Sensitive customer information is defined as a customer's name, address or phone number, in conjunction with his or her Social Security or driver's license numbers; account, credit or debit card numbers; or an identification number or password that would permit access to an account.

It also includes any combination of data that would allow a thief to access an account.

Obtaining Social Security numbers is often considered a key to identity theft scams involving banks, which regularly use the numbers as a unique way to identify customers.

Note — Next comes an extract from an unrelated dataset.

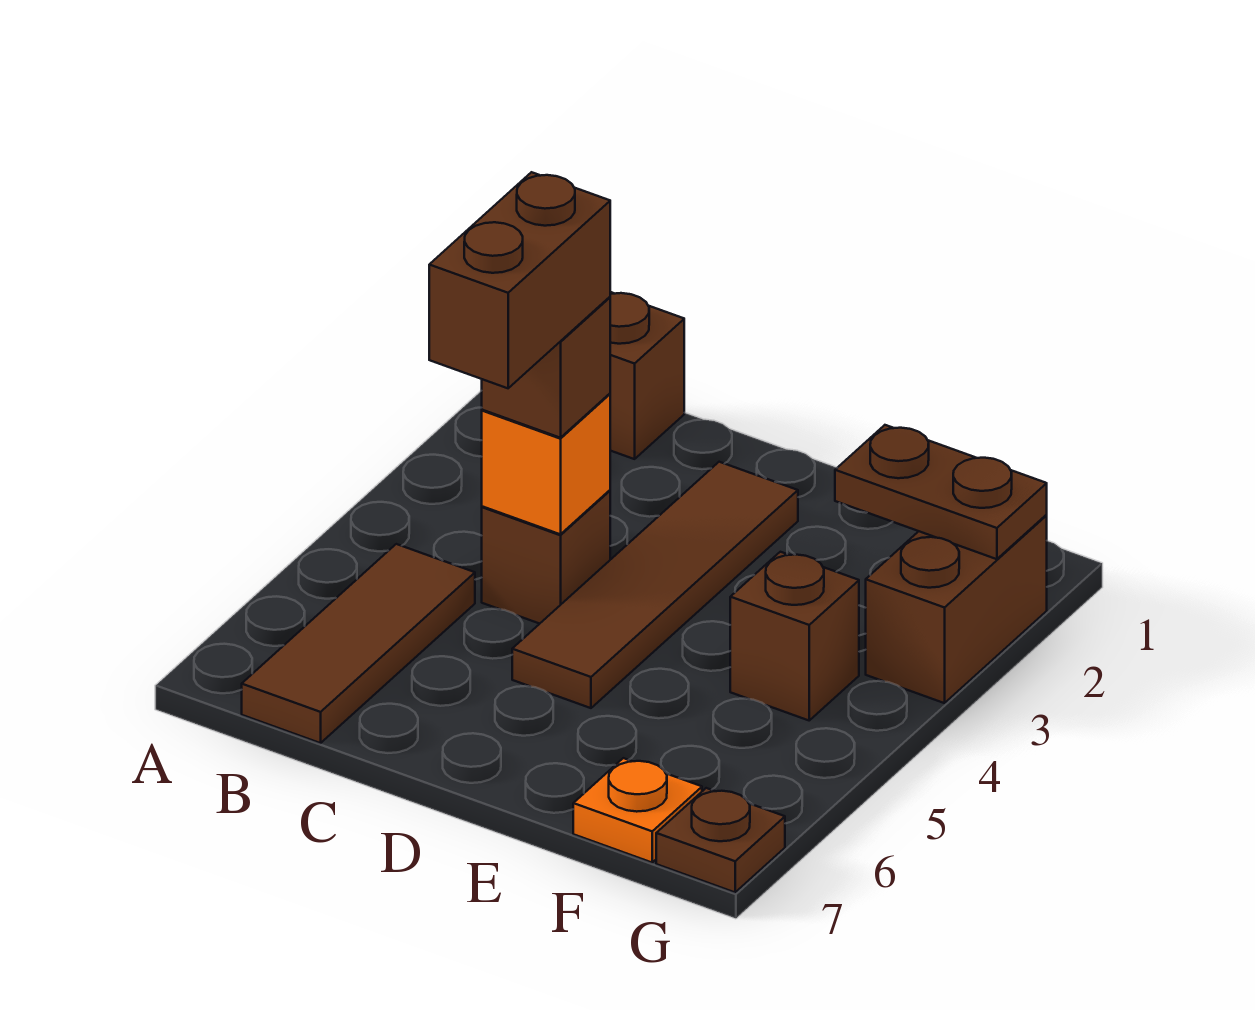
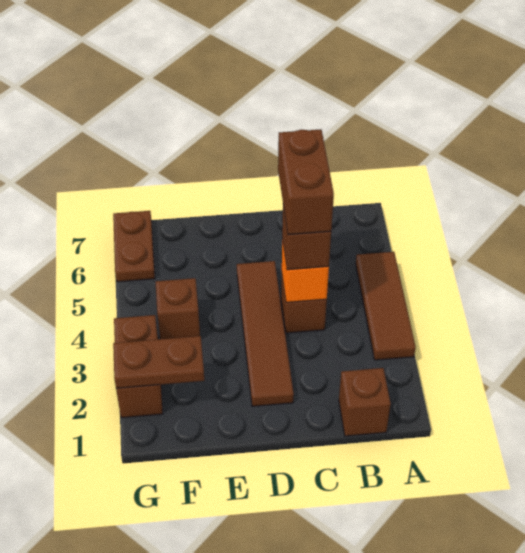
brown 1x3 tile [242,544,475,743] -> brown 1x3 tile moved to [356,252,416,360]
orange 1x1 plate [573,758,702,862] -> none
brown 1x1 plate [656,788,785,892] -> brown 1x2 plate [113,211,155,282]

Identity theft cost businesses $47.6 billion and consumers $5 billion in 2002, Federal Trade Commission estimates show.

Financial institutions regularly targeted by scammers include Citibank, Wells Fargo, Washington Mutual, U.S. Bank, SunTrustand Capital One.

A common form of identity theft involving banks is "phishing," derived from the act of computer thieves who "fish" for private data.

Phishers typically tell prospective victims in e-mails that there is a problem with their accounts, and ask them to verify personal information through a link to a real-looking Web site. They e-mail either known customers of a particular bank, or many people with the hope of reaching actual bank customers.

Many phishing e-mails contain return addresses at sites such as Yahoo.com, or typographical or grammatical errors.

Among companies to have reported thefts of customer data this year are data brokers ChoicePoint Inc. and LexisNexis, a unit of Anglo-Dutch Reed Elsevier, as well as DSW Shoe Warehouse, a unit of Retail Ventures Inc.

Meanwhile, Bank of America Corp., the No. 3 U.S. bank, last month said computer tapes with credit card records of more than 1 million U.S. government employees were lost.